If previously, the preprocess_seq was of shape [length_seq, 1],
then preprocess_seq.reshape(1,-1) will make it of shape [1, length_seq].
How come it changes back to [lenth_seq,1] ?

Mengran_Wang · June 22, 2020, 8:36am

Here I post the structure of the model

class RNNModel_GRU(nn.Module):
    def __init__(self, vocab_size, embedding_size, output_size, pad_idx, hidden_size, dropout):
        super(RNNModel_GRU, self).__init__()
        self.embed = nn.Embedding(vocab_size, embedding_size, padding_idx=pad_idx)
        self.gru = nn.GRU(embedding_size, hidden_size, bidirectional=True, num_layers=1)
        self.linear1 = nn.Linear(hidden_size*2, output_size[0])
        self.linear2 = nn.Linear(output_size[0], output_size[1])
        self.b_n = nn.BatchNorm1d(32)
        self.dropout = nn.Dropout(dropout)
        self.relu = nn.ReLU()
        #self.sigmoid = nn.Sigmoid()
        #self.softmax = nn.Softmax(dim=1)
  
    
    def forward(self, text):
        embedded = self.embed(text.long()) # [seq_len, batch_size, embedding_size]
        embedded  = self.dropout(embedded)
        output, hidden = self.gru(embedded)
        # output is [Seqlen * 32(batchSize) * 64(hiddenSize)]
        # hidden is [4 * 32 * 64]
        # cell is [4* 32 * 64]

        # hidden: 2 * batch_size * hidden_size
        hidden = torch.cat([hidden[0], hidden[1]], dim=1)
        # hidden: 32 * 128
        hidden = self.dropout(hidden.squeeze())
        linear1 = self.linear1(hidden)
        linear1 = self.relu(linear1)
        linear1 = self.dropout(linear1) # [32 * 32]
        b_n = self.b_n(linear1) # 32 * 32
        linear2 = self.linear2(b_n)

        return linear2 # linear2 shape: 32

the first step of my model is embedding, I think the shape after embeddding is [seq_len, batch_size, embedding_size], here is [1,14,1]. the original seq_len is recognized as batch_size after embedding layer.
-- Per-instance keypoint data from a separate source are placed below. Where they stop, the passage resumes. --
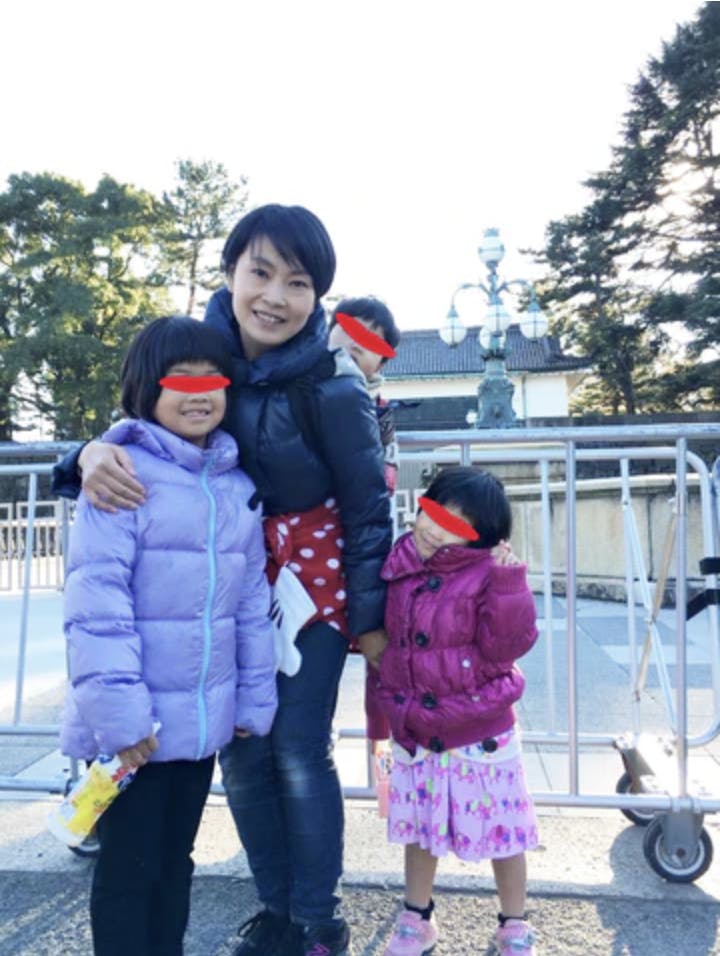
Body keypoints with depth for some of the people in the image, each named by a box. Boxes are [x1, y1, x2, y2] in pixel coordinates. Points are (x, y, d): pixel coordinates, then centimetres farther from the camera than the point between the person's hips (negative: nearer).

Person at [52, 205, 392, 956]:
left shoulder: (331, 389, -18)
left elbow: (368, 507, -11)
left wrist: (370, 614, -8)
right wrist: (94, 452, -22)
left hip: (317, 575, -4)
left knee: (298, 749, -2)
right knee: (240, 750, 10)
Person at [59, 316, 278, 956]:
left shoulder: (236, 485, 6)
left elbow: (252, 602, 8)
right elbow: (96, 599, -18)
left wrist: (255, 700, 8)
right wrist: (117, 709, -21)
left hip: (202, 717, 6)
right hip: (134, 722, -5)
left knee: (175, 859, 22)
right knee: (129, 867, 11)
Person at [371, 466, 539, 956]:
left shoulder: (487, 574, -14)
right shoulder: (398, 568, 0)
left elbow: (507, 645, -21)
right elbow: (382, 646, 10)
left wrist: (509, 584, -31)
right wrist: (384, 715, 16)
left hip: (480, 737, -4)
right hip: (413, 736, 5)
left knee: (502, 830, 13)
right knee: (419, 830, 21)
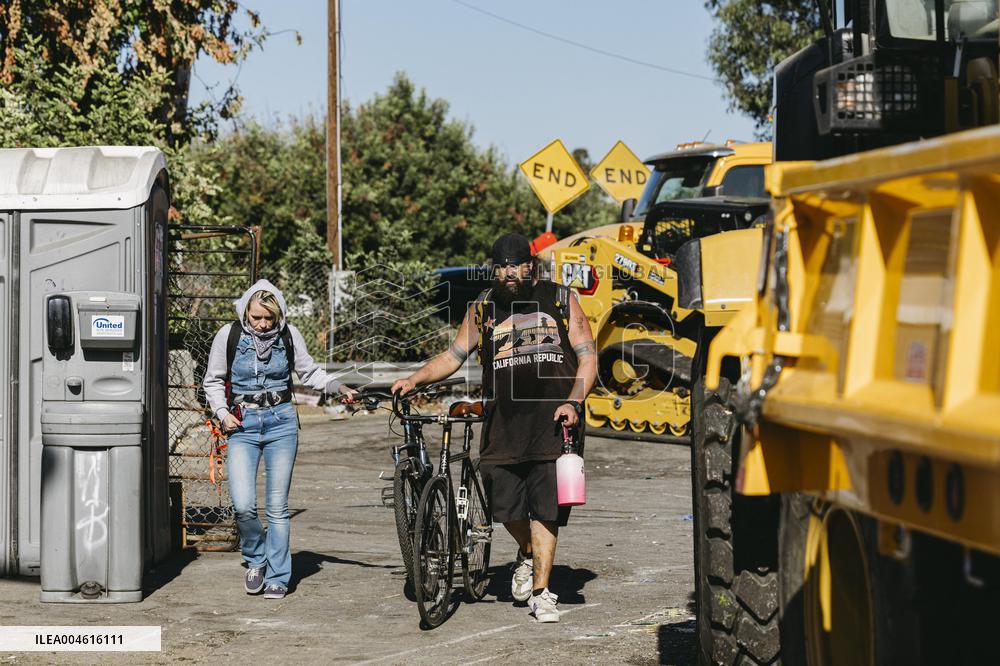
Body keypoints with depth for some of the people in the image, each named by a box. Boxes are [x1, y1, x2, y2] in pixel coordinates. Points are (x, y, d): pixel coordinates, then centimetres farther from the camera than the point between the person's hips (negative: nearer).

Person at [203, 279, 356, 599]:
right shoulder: (229, 335, -3)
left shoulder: (289, 335, 0)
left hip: (281, 422, 0)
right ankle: (255, 559, 15)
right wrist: (222, 413, -5)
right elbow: (213, 381, 9)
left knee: (277, 506, 1)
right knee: (243, 504, -12)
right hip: (243, 424, 0)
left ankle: (277, 576, 12)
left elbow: (309, 372, 12)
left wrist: (338, 387, -4)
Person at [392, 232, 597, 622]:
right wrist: (414, 379, 5)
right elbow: (453, 356, 18)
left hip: (553, 423, -2)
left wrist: (573, 402, -8)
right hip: (503, 425, 2)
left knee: (545, 510, -4)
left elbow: (588, 358, 6)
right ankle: (527, 555, 33)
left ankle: (541, 591, 2)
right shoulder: (483, 309, 13)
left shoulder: (560, 301, 7)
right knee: (505, 506, 2)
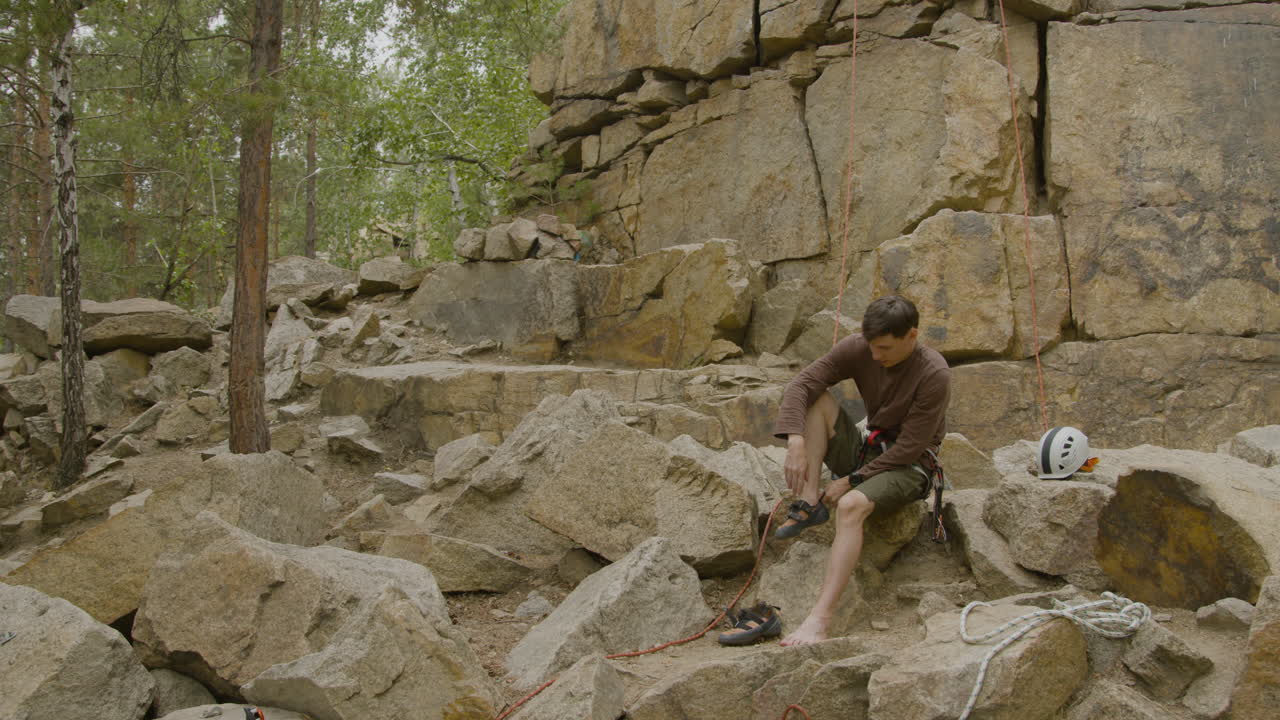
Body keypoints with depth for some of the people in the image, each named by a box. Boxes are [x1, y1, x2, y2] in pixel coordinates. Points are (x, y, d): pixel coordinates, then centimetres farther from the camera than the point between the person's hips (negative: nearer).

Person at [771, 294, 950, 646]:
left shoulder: (934, 375, -22)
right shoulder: (857, 349, -8)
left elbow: (909, 448, -20)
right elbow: (801, 385, -13)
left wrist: (853, 480, -19)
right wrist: (796, 444, -28)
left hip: (908, 468, -6)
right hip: (865, 449, 6)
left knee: (852, 505, -35)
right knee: (815, 399, -13)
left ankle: (820, 619, -43)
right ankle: (809, 503, -20)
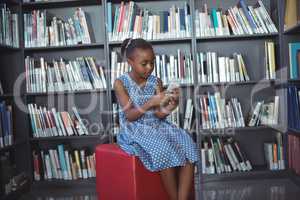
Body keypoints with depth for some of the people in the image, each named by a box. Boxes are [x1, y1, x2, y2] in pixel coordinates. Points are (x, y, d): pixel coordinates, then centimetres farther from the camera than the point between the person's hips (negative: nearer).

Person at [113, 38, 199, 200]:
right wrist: (150, 103, -27)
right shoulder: (121, 83, -6)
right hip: (135, 131, -5)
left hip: (157, 126, 5)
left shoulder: (156, 82, 5)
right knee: (165, 151, -32)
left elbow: (159, 115, -1)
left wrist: (170, 106, -22)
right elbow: (129, 116, -13)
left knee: (187, 147, -21)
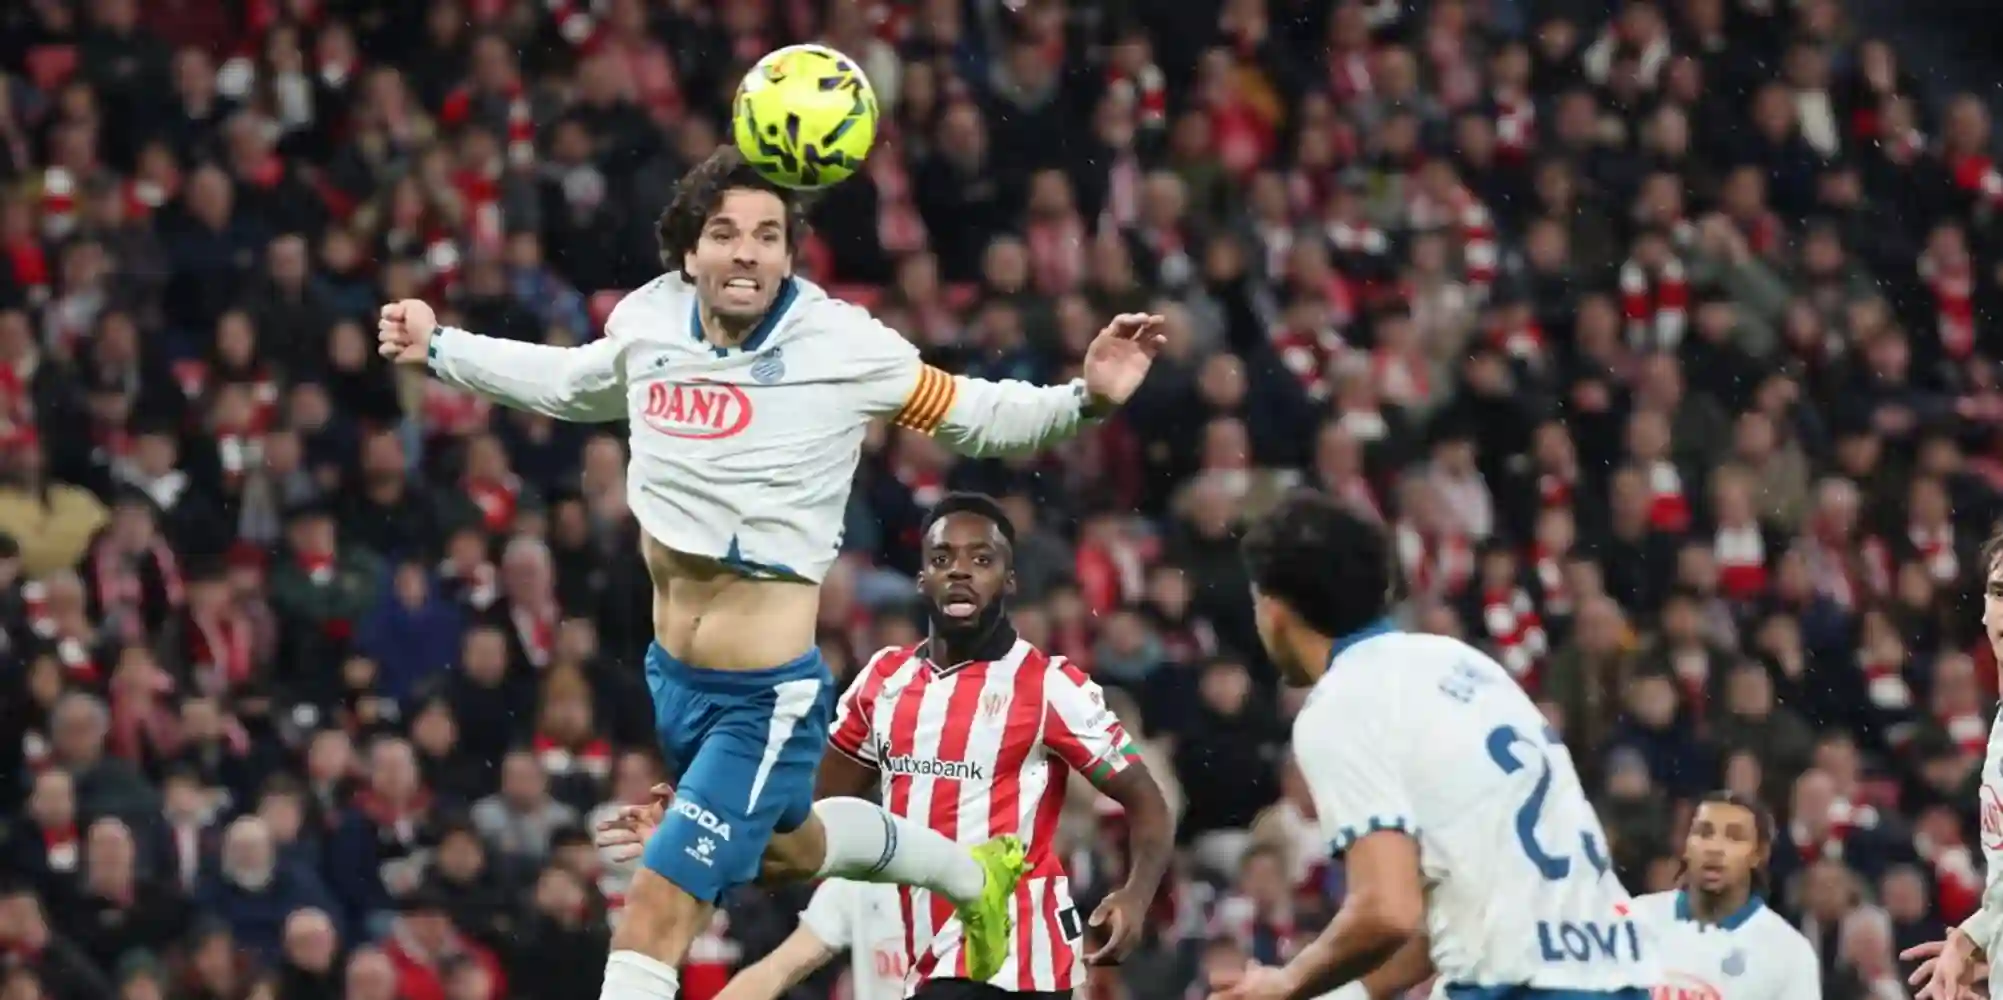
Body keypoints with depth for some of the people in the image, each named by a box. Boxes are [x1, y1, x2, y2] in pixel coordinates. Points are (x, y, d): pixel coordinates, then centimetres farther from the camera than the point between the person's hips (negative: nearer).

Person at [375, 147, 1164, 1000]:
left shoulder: (842, 344, -17)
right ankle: (975, 875, 59)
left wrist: (1087, 396, -21)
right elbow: (571, 382, 20)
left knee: (657, 911, -13)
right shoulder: (647, 324, -3)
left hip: (767, 699, -7)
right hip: (672, 676, 7)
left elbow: (976, 415, -6)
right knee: (789, 845, 32)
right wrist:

In [130]: embed(preprocess_seq.reshape(1,-1).long())
Out[130]:
tensor([[[ 0.4355],
         [-0.0817],
         [ 0.2178],
         [ 2.4970],
         [ 2.4970],
         [ 0.2178],
         [-0.0817],
         [ 0.4355],
         [ 0.2178],
         [ 0.2178],
         [-0.0817],
         [-0.0817],
         [-0.0817],
         [-0.0817]]], grad_fn=<EmbeddingBackward>)

In [131]: embed(preprocess_seq.reshape(1,-1).long()).size()
Out[131]: torch.Size([1, 14, 1])

Andrew_OBrien · November 29, 2020, 8:41pm

@Mengran_Wang Have you found a solution to this issue? I am facing the same problem and it looks like most of the answers here don’t directly give a solution.
A workaround I am using for the moment is to feed my network with the single sample repeated batch_size amount of times… Surely there is a better way!?

Krishna_Singh · January 5, 2022, 5:12pm

@Andrew_OBrien @Mengran_Wang Did either of you find any solution for this?I too have been doing the same thing until now,that is.repeating the same sample batch_size number of times.